Just another Thursday night working late at Dell. So late that I broke out the resistance bands and worked my arms. I'm figna be cut up in these guns. My work day ended with me trying to cancel my subscription on match.com. Let me tell you a story...
As a fairy tale might read, you have to kiss a lot of frogs before you find a prince. But in today’s terms, you have to go through A LOT of online dating profiles to find a man who after literally weeks of emails and maybe a phone call or two, maybe some texting or IM-ing, might actually lead to an in-person date in the flesh in a public place. My off and on experience with online dating over the course of several years has made me think that maybe it wasn’t invented to match people at all. Maybe it is just one big entertaining people-watching experiment in an office in Dallas with a foozeball table and free beer, and if you meet the love of your life, then that is just a bonus.
It is clear to me that I have absolutely no skills in selecting a match on match.com. Crocheting a scarf? Yes. Finding the love of my life on the internet? Hell, no.

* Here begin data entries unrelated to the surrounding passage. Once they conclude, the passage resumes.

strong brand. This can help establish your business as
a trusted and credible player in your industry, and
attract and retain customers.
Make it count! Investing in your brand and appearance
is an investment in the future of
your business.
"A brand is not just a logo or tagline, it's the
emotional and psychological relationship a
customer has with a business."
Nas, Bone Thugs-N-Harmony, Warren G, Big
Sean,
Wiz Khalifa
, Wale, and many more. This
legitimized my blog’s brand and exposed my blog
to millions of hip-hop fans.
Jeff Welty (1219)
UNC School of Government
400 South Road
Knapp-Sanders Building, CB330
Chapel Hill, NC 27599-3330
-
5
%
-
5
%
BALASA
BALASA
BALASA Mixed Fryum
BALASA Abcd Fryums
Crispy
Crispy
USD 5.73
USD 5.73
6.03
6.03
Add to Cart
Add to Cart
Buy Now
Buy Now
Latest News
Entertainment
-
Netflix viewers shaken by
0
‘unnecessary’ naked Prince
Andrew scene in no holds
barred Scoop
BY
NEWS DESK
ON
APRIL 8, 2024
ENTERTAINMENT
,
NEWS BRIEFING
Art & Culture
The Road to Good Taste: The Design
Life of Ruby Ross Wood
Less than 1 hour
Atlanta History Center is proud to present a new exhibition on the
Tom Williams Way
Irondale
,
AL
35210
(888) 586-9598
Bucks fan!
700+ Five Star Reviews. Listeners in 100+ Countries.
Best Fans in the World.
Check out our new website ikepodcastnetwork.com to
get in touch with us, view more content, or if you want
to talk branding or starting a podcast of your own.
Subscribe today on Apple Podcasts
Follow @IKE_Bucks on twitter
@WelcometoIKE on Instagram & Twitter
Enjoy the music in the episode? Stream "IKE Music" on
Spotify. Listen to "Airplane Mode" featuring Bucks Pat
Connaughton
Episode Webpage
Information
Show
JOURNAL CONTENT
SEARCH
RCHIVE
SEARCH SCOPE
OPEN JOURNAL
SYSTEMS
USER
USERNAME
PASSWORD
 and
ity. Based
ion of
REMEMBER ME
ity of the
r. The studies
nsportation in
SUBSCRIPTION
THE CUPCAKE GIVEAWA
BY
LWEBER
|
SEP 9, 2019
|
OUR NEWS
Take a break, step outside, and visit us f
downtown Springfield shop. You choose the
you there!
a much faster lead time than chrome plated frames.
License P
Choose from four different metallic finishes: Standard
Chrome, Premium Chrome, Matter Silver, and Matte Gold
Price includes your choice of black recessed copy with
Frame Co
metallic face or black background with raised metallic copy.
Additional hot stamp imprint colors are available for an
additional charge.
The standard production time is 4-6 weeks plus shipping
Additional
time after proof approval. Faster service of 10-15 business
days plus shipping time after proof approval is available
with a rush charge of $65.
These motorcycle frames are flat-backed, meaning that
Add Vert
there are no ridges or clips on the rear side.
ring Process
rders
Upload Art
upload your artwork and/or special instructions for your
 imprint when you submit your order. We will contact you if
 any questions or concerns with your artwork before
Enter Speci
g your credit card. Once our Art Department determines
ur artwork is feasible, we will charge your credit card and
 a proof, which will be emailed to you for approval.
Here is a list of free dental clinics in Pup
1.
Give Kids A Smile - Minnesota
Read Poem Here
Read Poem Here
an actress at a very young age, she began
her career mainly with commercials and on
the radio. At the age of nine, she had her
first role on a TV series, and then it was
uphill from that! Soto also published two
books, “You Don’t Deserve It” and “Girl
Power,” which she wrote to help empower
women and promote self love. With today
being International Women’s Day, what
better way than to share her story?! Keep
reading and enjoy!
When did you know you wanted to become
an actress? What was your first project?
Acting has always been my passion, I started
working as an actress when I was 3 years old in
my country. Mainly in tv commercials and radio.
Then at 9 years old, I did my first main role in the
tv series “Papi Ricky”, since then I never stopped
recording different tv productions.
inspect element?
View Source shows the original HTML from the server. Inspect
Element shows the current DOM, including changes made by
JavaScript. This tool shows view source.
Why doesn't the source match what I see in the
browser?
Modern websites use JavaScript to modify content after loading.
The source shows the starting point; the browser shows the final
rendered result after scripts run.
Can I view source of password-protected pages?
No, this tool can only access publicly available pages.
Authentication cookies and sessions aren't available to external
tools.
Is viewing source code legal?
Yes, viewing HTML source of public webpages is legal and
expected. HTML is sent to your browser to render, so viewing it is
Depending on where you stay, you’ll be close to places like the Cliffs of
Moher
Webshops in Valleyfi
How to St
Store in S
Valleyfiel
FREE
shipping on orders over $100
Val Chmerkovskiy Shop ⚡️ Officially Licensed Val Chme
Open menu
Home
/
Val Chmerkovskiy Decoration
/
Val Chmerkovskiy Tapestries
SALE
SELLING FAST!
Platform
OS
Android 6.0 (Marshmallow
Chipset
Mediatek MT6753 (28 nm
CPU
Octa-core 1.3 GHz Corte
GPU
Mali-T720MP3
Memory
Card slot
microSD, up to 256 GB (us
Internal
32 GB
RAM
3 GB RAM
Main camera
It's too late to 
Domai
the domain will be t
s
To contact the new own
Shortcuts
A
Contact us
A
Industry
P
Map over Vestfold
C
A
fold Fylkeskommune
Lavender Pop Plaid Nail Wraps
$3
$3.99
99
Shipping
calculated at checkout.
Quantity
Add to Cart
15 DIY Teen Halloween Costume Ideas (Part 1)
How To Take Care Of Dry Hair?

My mother used to think I was just picky and had really high standards until one day I told her exactly who I’d been turning down. Like how it is amazing that some men can turn any mundane conversation (like where I went to college) into something about sex. Or that some men think that it is OK to call you at 10:15pm on a Saturday night before they even meet you. Or that men can stiff you with a tab (oh, like to the tune of $120) and never make an effort to even pay his share (I always offer to help pay a tab on a first date, btw). Or that it is OK to bring up jokes about their ex on a first date. Or to ask me if I’m into three-ways or swingers bars. On. A. First. Date.
After years of going through this, it just starts to get a little disheartening after a while. There have been so many dates I’ve gone on and thought I’d rather be at home with no makeup on and my teeth whitener trays in watching a re-run of “The Golden Girls” than spend one more minute or stitch of makeup on this guy. I start to wonder what is wrong with me? What's wrong with these men? Why can’t God throw a good one my way? If the “law of attraction” means anything, then am I really a loser douche bag with a faux hawk?
Like I said, match.com is just a big joke that is being controlled somewhere in a Dallas office by a bunch of marketing liars doing whip-its on their lunch breaks, and this is evidenced by the photos people post or the “form letters” I get. “Hey, I just read your profile. Your [sic] really cute. I think we have alot [sic] in common and we should go out. If you want to email me, you can at austinluvr69 at yahoo dot com. ;P”
Match.com - you are not eHarmony. Stop trying to fake some algorithm to match me up with someone. I'm looking for quality, not quantity. Quantity is very easy, actually. So many times none of those green "chemistry" dots in the right navigation do not even come close.
And don’t get me started on the photos…. I don’t think I’m picky at all. I think wanting to meet a nice man who is honest, smart, reliable, respectful and has a sense of humor and some ambition is not being picky. It’s normal, and I deserve that. I want to be won over by a great personality and good character and then see what happens as we get to know each other better. At this point, he doesn’t even have to know that a lot is two words and not one. Or in the words of one email I once received from a guy on match.com “she don’t have to be perfect and she don’t have to be ugly.” (???)
So today, I’m on the phone with match.com customer service. I tried to cancel my subscription last week and thought I had successfully done so. After all, I’ve been doing this for years already. But I had noticed this morning that there was an amount pending to be debited from my account by them today. The match.com woman is giving me the hard sell to persuade me to stay online, so I caved and decided I will stay on for 3 more months for the price of $34.99 (3 months for the price of 1) + some ‘first impression’ thing. The best part is her pitch (I was writing it word for word as she spoke because it was so priceless).
Match.com Woman: Here what I telling you. You are wunna our greatest member. Your account has been open since 2002. I tell you what I do. You pay for one month and you get three month for price of one, and I provide you with de first impression for free.
Me: What is the first impression?
Match.com Woman: Mens are lazy. They not gonna look through more pages to find the girl. I give you the first impression for free and that puts your picture at the top of each search. So with three months for the price of one, you save $8…no $10…no, you save $6.
Me: (?????)
So we made the transaction.
Match.com Woman: Is there anything else I can do for you today?
Me: No, but what is your name? (I wanted it for my records.)
Match.com Woman: My name is Andrew Johnson. Have a nice day!
I WAS TALKING TO A DUDE THE WHOLE TIME!
Bravo, match.com. You keep that dream alive for all of us single folks looking for love or at least the next booty call.